Боже, до чего уродливый… И какой прекрасный…
Она встала на кровати во весь рост и набросила шарф на шею на манер боа, чтобы развлечь Маркиза.
Пу-пу-пи-ду-ба-да…
Кто такая Полетта? Его мама?
Она закончила книгу среди ночи.
Ладно. Еще одно Рождество миновало.
14
Снова все та же рутина: сон, метро, работа, дом. Франк больше не разговаривал с ней, и она старалась по возможности избегать его. По ночам он редко бывал дома.
Камилла решила немного размяться. Она отправилась навестить Боттичелли в Люксембургский дворец, зашла к Зао Ву-ки [39] в Зал для игры в мяч, но отказалась от мысли посетить Вюйара, увидев длинный хвост очереди. В конце концов, напротив «прописался» Гоген! Неразрешимая дилемма! Вюйар - это, конечно, прекрасно, но Гоген… Гигант! Вот она и стояла, как Буриданова ослица, между Понтаваном [40] , Маркизами [41] и площадью Вентимильи… Ужас какой…

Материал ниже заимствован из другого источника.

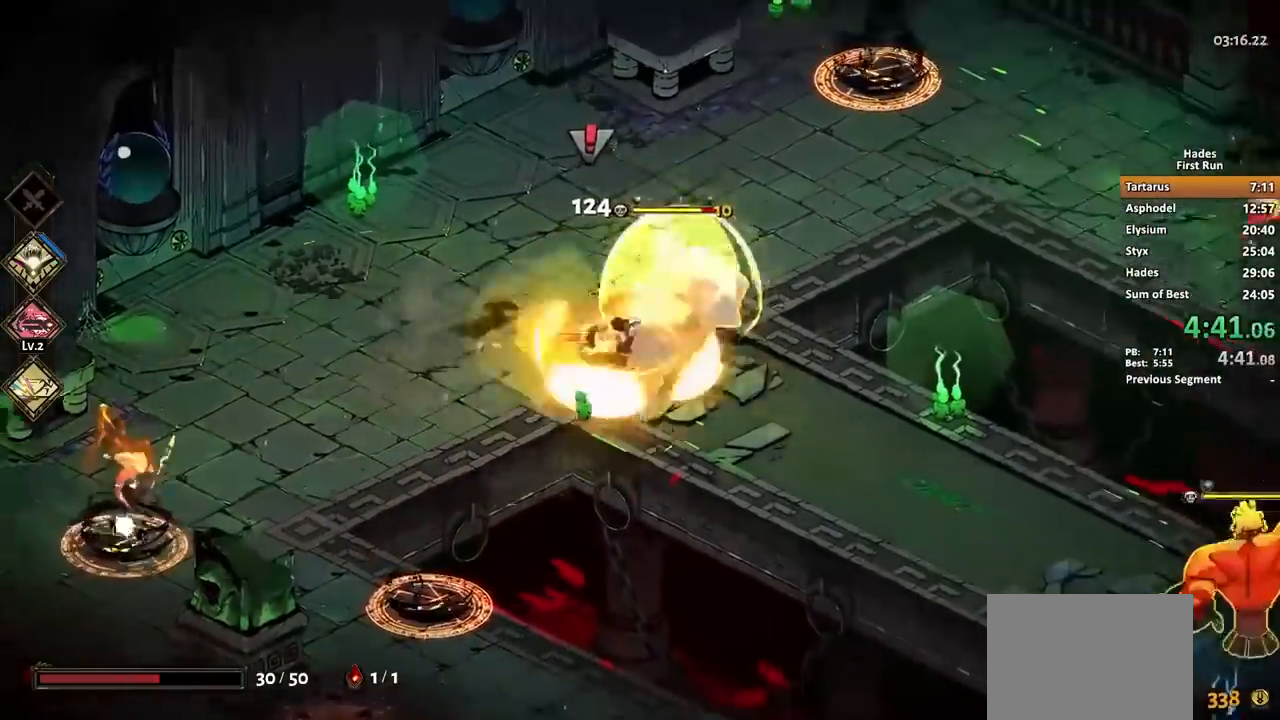
{"dt_ms": 480, "buttons": ["Y"], "left_stick": "right", "events": [[80, "X", "up"], [120, "Y", "down"], [200, "left_stick", "right"], [240, "Y", "up"], [280, "Y", "down"], [360, "Y", "up"], [440, "Y", "down"]]}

Кончилось тем, что Камилла принялась рисовать людей в очереди, крышу Большого дворца и лестницы Малого. Внезапно к ней пристала какая-то японка: она размахивала банкнотами по пятьсот евро, умоляя купить для нее сумку в магазине Vuitton, и тряслась, как бесноватая, словно это был вопрос жизни и смерти. Камилла бессильно развела руками.
«Look… Look at me…I am too dirty…» [42] Она кивнула на свои говнодавы, слишком широкие джинсы, грубошерстный свитер и военную куртку, которую одолжил ей Филибер… «They won’t let me go in the shop…» [43] Девица скривилась, забрала деньги и пристала к кому-то стоявшему в той же очереди позади нее.
Неожиданно она свернула на авеню Монтень. Так, ради интереса.
Вид у охранников был весьма и весьма внушительный… Она терпеть не могла этот квартал, где за деньги можно было получить самое худшее, что существует в этом мире: дурной вкус, власть и высокомерную спесь. Проходя мимо витрины магазина Мало, она ускорила шаг - слишком много воспоминаний! - и вернулась по набережным.
На работе ничего интересного, если не считать того, что холод стал совсем невыносим.
Она возвращалась домой одна, ела одна, спала одна и слушала Вивальди, обхватив колени руками.
Карина задумала всем вместе встретить Новый год. Камилла идти не хотела, но для спокойствия уже внесла тридцать евро - и задний ход дать не могла.
- Нужно идти, - убеждала она себя.
- Не люблю я этого…
- Почему?
- Не знаю…
- Боишься?
- Да.
- Чего?
- Жир растрясти… И потом… Мне и одной хорошо, блуждаю по собственному внутреннему миру и как бы хожу куда-то…
- Смеешься? Там не разгуляешься - повернуться негде! А жирок твой прогорклый совсем…
Такого рода беседы с собственным бедным рассудком совершенно изматывали Камиллу.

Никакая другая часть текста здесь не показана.